LIMA, Peru – Peruvian lawmakers handed President Alan Garcia a significant defeat Aug. 22 by voting 66 – 29 to repeal Garcia’s controversial ‘forest laws,’ which had been the subjects of fierce protest by indigenous communities (and with future actions still possible).
Native advocates and their allies had asserted that the laws made it easier for big companies to purchase their land, against the wishes of the communities, by lowering the percentage of ‘yes’ votes needed to grant a sale, and that in violation of Peruvian law, indigenous communities were not consulted before Garcia issued the decrees May 20.
Protestors also point out that there are oil, gas and other resources in the targeted indigenous areas that are estimated to be worth between $2 to 3 billion, and that the president had this in mind when he signed the most recent Free Trade Agreement with the United States.
When confronted by angry denunciations from many parties in Peru after the decrees in May, Garcia did not budge from his position and, in early August, indigenous communities staged a series of strikes, occupations and blockades.
More than 10,000 Native protestors spanned out across the country – some armed with spears and bows and arrows – to block several large roads and take control of a gas field, an oil pipeline and a hydroelectric plant. Garcia declared a state of emergency for the provinces of Cusco, Loreto and Amazonas, and then issued the order to send soldiers to disperse the protestors.
However, before many shots were fired, federal legislators promised they would overturn legislative decrees 1015 and 1073 if the indigenous leaders would call off the strikes and other actions. Indigenous leaders complied and, two days before the congressional vote, protestors left their positions.
“We have lifted the strike,” said Alberto Pizango, director of the Interethnic Development Association of the Peruvian Forest, known as AIDESEP in Spanish, an indigenous rights organization composed of members of 65 different Native peoples in the country.
“We have faith and expect Congress to follow through,” Pizango added. Legislators from the Commission of Andean, Amazonian and Afro-Peruvian Peoples then introduced the measure to revoke the decrees, which garnered the 66 to 29 vote in the Congress. The next step in the process would be for the president to sign the repeal, if not his objection would constitute a type of veto that would send the measure back to Congress for another vote.
Both the president and indigenous leaders issued public statements immediately after the repeal announcement, before moving on to further negotiations.
“I have the obligation to tell Peru that this is a grave error,” Garcia stated after the repeal. “The only thing that this will accomplish is to keep our rural communities in exclusion and on the margins for another century.”

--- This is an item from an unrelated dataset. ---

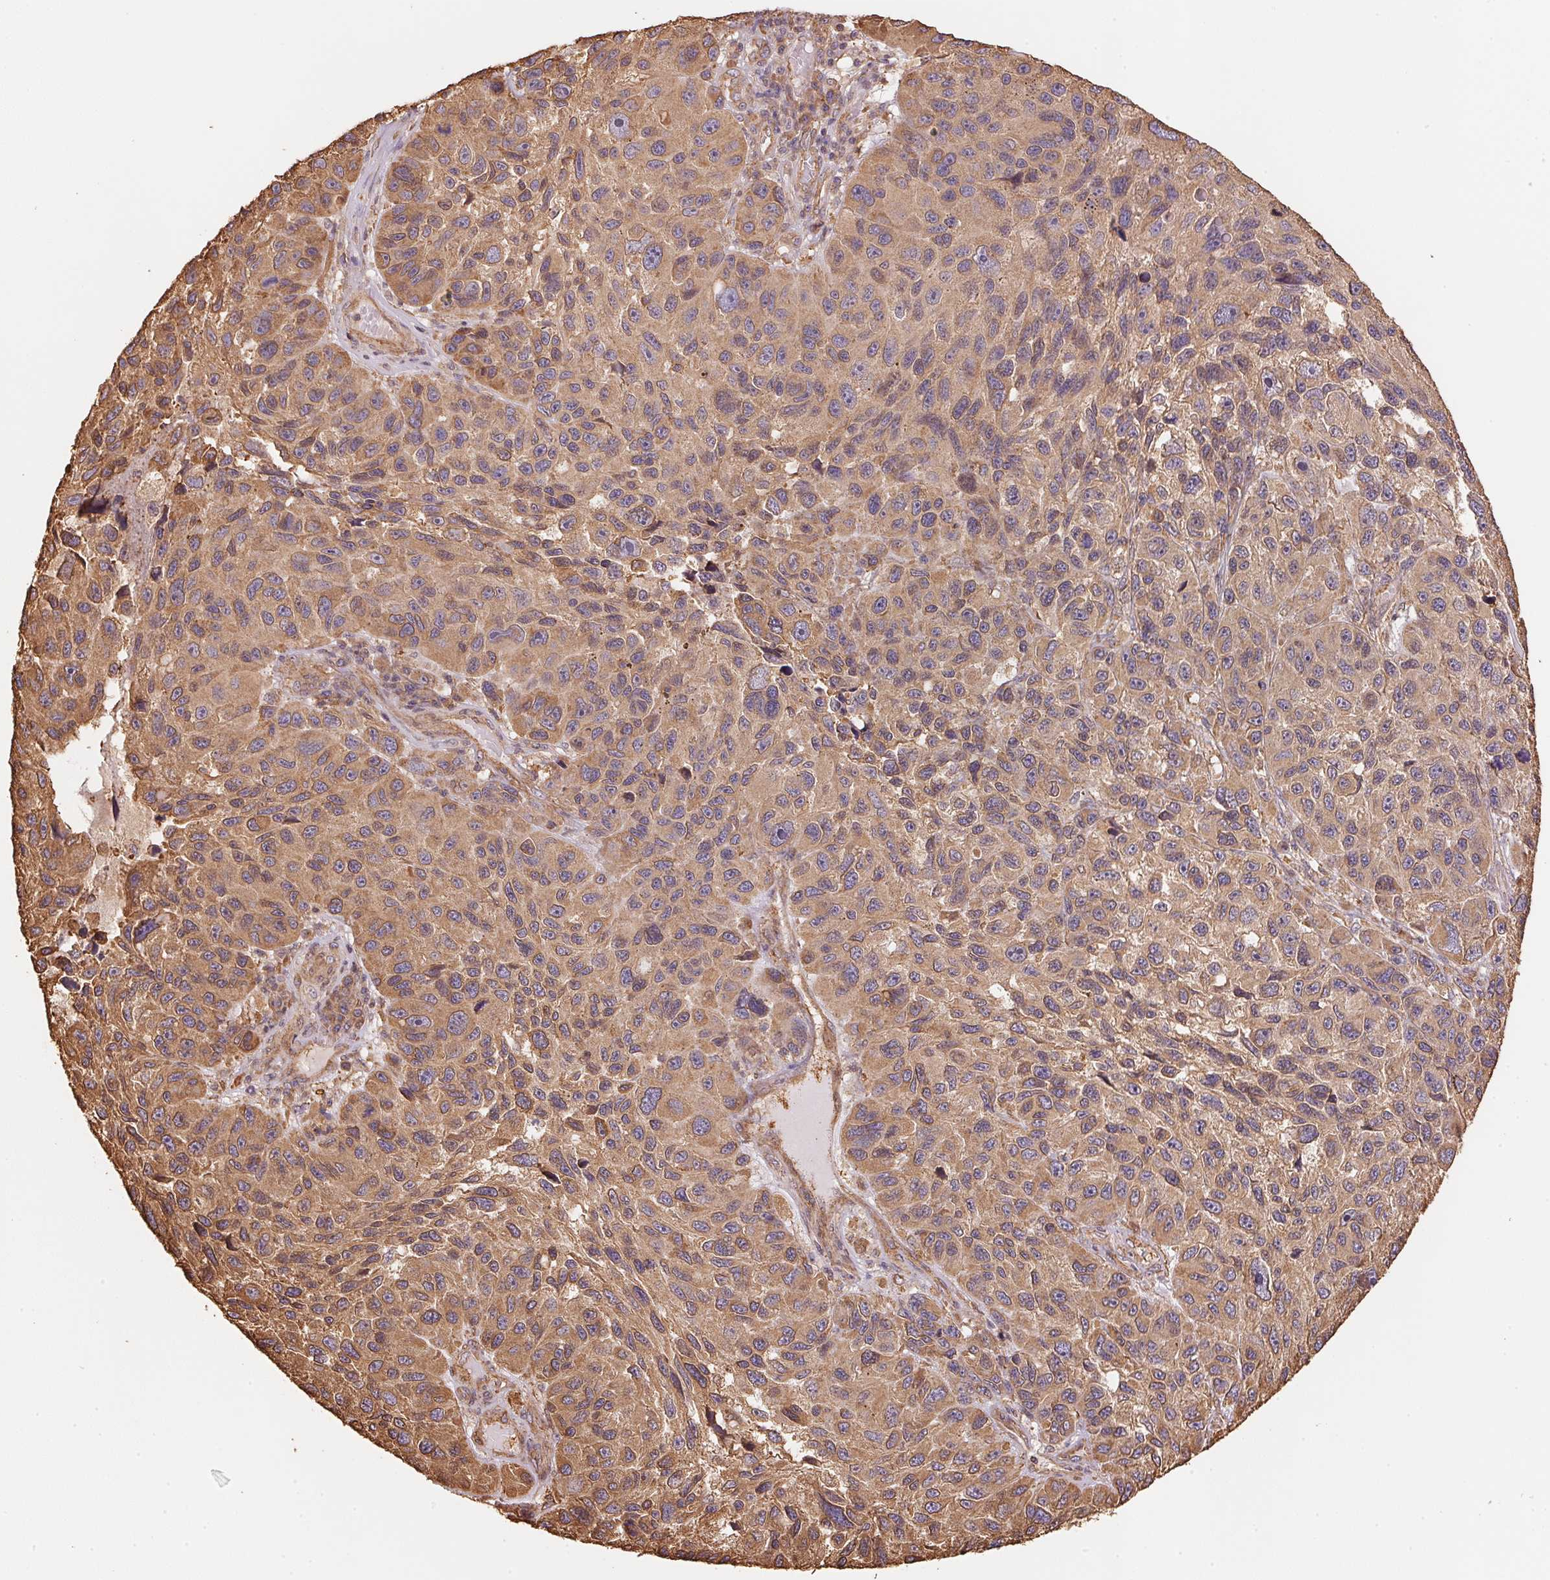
{"staining": {"intensity": "moderate", "quantity": ">75%", "location": "cytoplasmic/membranous"}, "tissue": "melanoma", "cell_type": "Tumor cells", "image_type": "cancer", "snomed": [{"axis": "morphology", "description": "Malignant melanoma, NOS"}, {"axis": "topography", "description": "Skin"}], "caption": "Tumor cells demonstrate medium levels of moderate cytoplasmic/membranous staining in approximately >75% of cells in human malignant melanoma.", "gene": "C6orf163", "patient": {"sex": "male", "age": 53}}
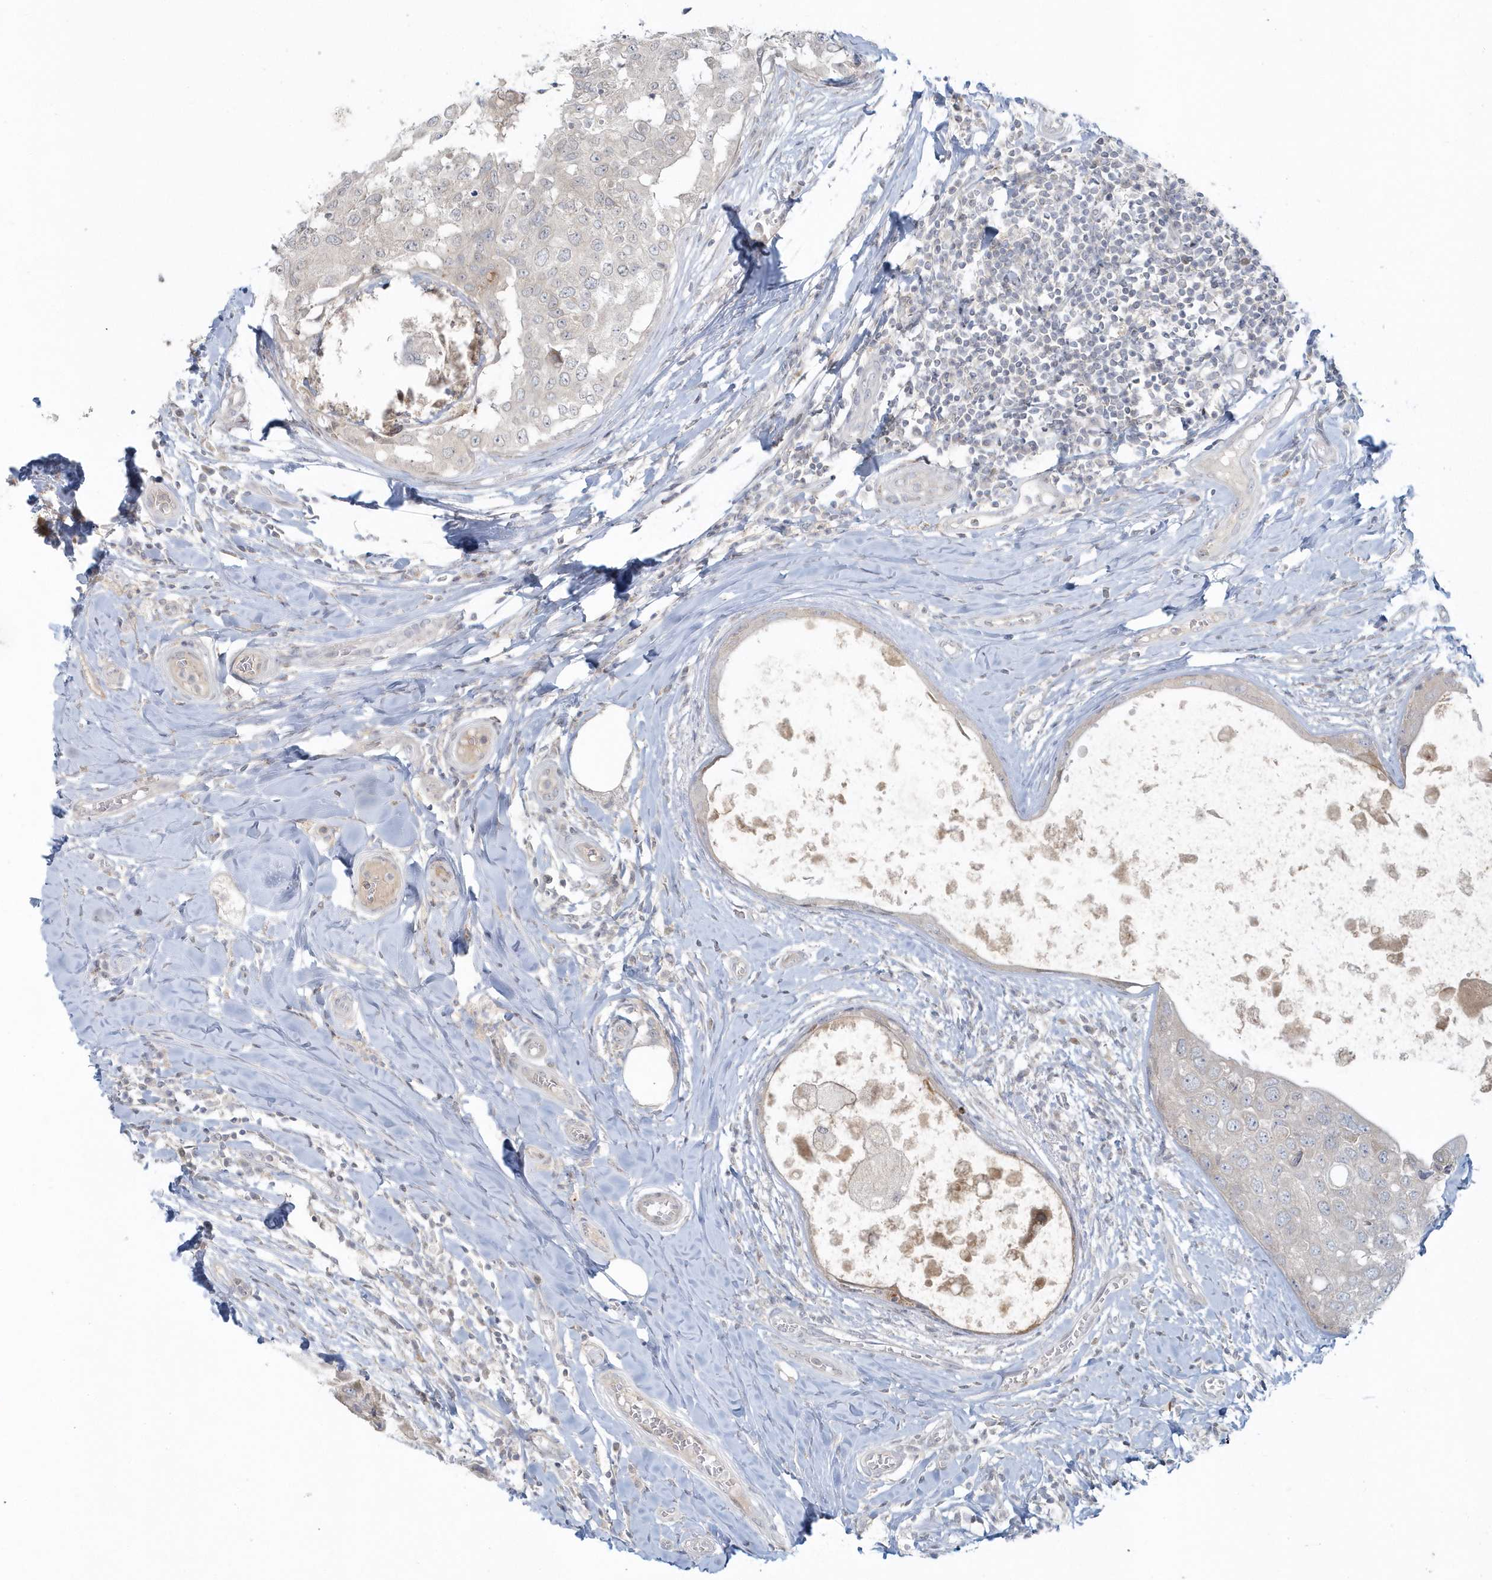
{"staining": {"intensity": "negative", "quantity": "none", "location": "none"}, "tissue": "breast cancer", "cell_type": "Tumor cells", "image_type": "cancer", "snomed": [{"axis": "morphology", "description": "Duct carcinoma"}, {"axis": "topography", "description": "Breast"}], "caption": "This is an immunohistochemistry histopathology image of human breast cancer (invasive ductal carcinoma). There is no expression in tumor cells.", "gene": "BLTP3A", "patient": {"sex": "female", "age": 27}}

The Head of the Cabinet, Jorge Del Castillo, attacked the decision as well.
“What has happened here is nothing more than demagoguery,” Castillo opined. “Those who approved this measure are trying to destroy those instruments so that Peru does not become modern.”
Reactions from indigenous leaders were positive, but with some caution over the need for further talks.
“The indigenous people of Madre de Dios [a region] and the Amazonian indigenous movement of Peru are making history,” said Antonio Iviche, president of the FENAMAD federation.
“But we must not lower our guard,” Iviche added. “The government of President Alan Garcia thinks we are ignorant, that the indigenous communities can be manipulated, but with this action we have demonstrated the opposite.”
Pizango sent a letter of request for dialogue to the president, with a list of issues along with those related to land rights and return of land-title control. Indigenous leaders wanted a meeting with the participation of the People’s Advocate (a national-level attorney in charge of constitutional rights) and the Ministers of Mines and Energy, Environment, Health and Agriculture. Pizango and other leaders had already been in contact with People’s Advocate Beatriz Merino Lucero; Lucero had announced in late May that she was filing a motion to annul Legislative Decrees 1015 and 1073 asserting they were unconstitutional. Merino noted that by not consulting with native communities about the laws, the president had violated their constitutional rights.
Environment Minister Antonio Brack will be the liaison between the two sides, Pizango noted, but that the meeting had to include the president.
“We would not say we had lost trust in Brack” Pizango asserted at a press conference in the last week of August. “It’s just that we need to talk to the owner of the circus and not the clowns.”
While Pizango and other indigenous leaders were waiting for a meeting with the ministers, Garcia said in various public venues that he was going to have a dialogue with the opposing side. He also asserted he would be willing to “allow” the keeping of the old 66 percent rule – which was the percentage needed to permit the selling of community lands – if the indigenous would accept having only 51 percent of the vote for the renting or “joint venture” of lands.
While waiting for a specific date for the meeting, AIDESEP announced that they were being investigated by the Peruvian Agency for International Cooperation. APCI sources denied AIDESEP charges that the investigation into international funding of AIDESEP was in reprisal for the vote and the protests. Agency spokespeople asserted that the investigation had been planned far in advance.
In the meantime, indigenous leaders have repeatedly warned that they will stage more protests if their requests are ignored; and AIDESEP and other groups staged a protest in sympathy with Brazilian indigenous Aug. 26 by blocking the road that connects Brazil with Venezuela for three hours. Indigenous advocates are urging the Brazilian Supreme Court to vote in favor of maintaining the territories already owned by Native peoples from Roraima do Sul whose lands are being sought by ranchers and other developers.